The vessel was initially launched under the name of "Carmen Flores" and during its almost 80 years of active life it underwent numerous transformations and changed its name several times. From 1928 to 1975 it was a motorsailer, first as "Puerto de Palma" and then as "Cala Sant Vicenç". From 1975, under the name of "Sayremar Uno", it was a diving support vessel until 1997, which is when the Maritime Museum of Barcelona bought it at auction.
The MMB gathered the historical and technical information required to determine what the vessel was originally like and in 1998 work started on the sailboat’s restoration and reconstruction, which required the mast, spars and cordage to be completely replaced. The sailboat was recovered as a working vessel that could once again sail the Mediterranean Sea and be visited at the Moll de la Fusta quay. Since then, it has served as the flagship of the Maritime Museum of Barcelona, which rechristened it with the name of Barcelona’s patron saint.
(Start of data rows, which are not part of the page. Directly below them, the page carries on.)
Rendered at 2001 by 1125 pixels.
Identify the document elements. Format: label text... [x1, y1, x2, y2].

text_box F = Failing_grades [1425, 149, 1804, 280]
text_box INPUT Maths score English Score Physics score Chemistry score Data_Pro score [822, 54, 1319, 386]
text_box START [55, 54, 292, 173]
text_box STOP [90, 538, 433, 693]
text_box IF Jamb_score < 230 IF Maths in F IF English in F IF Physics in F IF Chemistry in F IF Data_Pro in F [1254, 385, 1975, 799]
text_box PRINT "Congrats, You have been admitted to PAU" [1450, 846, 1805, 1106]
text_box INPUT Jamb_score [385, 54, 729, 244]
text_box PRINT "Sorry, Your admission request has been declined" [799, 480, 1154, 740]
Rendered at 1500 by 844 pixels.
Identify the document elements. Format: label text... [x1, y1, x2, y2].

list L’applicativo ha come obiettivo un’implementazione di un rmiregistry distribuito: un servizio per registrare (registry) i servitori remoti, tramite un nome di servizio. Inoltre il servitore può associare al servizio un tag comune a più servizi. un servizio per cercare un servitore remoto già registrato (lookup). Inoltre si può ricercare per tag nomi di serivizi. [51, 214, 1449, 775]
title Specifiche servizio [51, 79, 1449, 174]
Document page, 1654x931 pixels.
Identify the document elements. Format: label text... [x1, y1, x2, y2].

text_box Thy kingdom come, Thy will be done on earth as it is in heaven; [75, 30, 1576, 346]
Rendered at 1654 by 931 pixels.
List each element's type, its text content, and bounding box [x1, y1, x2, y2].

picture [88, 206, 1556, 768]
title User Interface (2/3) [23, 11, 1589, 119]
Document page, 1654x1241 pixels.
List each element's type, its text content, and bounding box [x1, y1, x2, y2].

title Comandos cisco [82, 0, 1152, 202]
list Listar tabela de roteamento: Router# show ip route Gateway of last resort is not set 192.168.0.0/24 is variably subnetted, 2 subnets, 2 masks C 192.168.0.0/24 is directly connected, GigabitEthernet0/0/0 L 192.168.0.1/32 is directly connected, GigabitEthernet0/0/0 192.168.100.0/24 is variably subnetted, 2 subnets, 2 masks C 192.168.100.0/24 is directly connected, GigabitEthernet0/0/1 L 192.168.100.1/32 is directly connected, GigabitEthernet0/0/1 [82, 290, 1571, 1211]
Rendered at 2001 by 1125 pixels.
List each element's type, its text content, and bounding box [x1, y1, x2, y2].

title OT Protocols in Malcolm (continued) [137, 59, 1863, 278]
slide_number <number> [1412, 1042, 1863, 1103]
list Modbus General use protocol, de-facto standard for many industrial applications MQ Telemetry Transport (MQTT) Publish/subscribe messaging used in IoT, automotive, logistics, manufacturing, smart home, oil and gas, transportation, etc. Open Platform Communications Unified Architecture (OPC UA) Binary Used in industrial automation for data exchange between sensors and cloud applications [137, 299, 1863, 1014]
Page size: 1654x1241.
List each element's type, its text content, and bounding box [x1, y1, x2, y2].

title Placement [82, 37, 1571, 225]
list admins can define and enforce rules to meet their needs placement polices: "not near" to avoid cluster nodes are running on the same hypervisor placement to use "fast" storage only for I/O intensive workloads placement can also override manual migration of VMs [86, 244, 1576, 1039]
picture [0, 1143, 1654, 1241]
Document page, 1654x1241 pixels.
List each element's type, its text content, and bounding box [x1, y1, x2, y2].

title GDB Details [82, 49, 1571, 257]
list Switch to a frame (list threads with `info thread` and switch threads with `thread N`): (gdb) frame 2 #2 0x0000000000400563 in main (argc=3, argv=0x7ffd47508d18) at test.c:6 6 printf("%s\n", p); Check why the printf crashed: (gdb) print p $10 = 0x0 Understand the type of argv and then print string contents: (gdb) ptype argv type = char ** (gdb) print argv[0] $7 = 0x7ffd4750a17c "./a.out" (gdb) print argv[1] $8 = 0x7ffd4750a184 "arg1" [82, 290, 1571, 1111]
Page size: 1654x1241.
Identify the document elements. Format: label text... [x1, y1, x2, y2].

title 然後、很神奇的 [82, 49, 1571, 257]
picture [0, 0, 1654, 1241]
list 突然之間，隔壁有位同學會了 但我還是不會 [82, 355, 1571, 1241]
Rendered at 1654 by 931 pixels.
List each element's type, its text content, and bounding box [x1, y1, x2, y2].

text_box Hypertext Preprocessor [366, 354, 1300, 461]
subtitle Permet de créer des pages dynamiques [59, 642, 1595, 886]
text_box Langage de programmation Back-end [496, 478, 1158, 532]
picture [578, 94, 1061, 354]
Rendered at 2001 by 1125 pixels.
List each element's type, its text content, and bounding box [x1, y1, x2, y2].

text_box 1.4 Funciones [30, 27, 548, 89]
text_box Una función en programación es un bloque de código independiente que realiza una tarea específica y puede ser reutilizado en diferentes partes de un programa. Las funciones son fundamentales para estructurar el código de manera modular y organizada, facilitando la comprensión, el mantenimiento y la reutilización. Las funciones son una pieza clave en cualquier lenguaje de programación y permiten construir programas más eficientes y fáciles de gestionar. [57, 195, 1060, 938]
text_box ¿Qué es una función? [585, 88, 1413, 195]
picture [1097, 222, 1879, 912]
On 28 June 2011 it was declared a Cultural Asset of National Interest by the Government of Catalonia.
How do you get to the Santa Eulàlia schooner?
Hop off at the Port Vell stop on the Red Route of Barcelona Bus Turístic and cross the Rambla del Mar wooden walkway to Moll de la Fusta.
For the most curious of you
- Did you know? The "Santa Eulàlia" schooner is well known to Barcelona’s children because it is how the Three Wise Men and their gifts arrive in the city.
- Local’s tip: If you want to see more jaw-dropping vessels and models, pay a visit to the Maritime Museum of Barcelona.
- A must: To learn about early 20th-century sailing.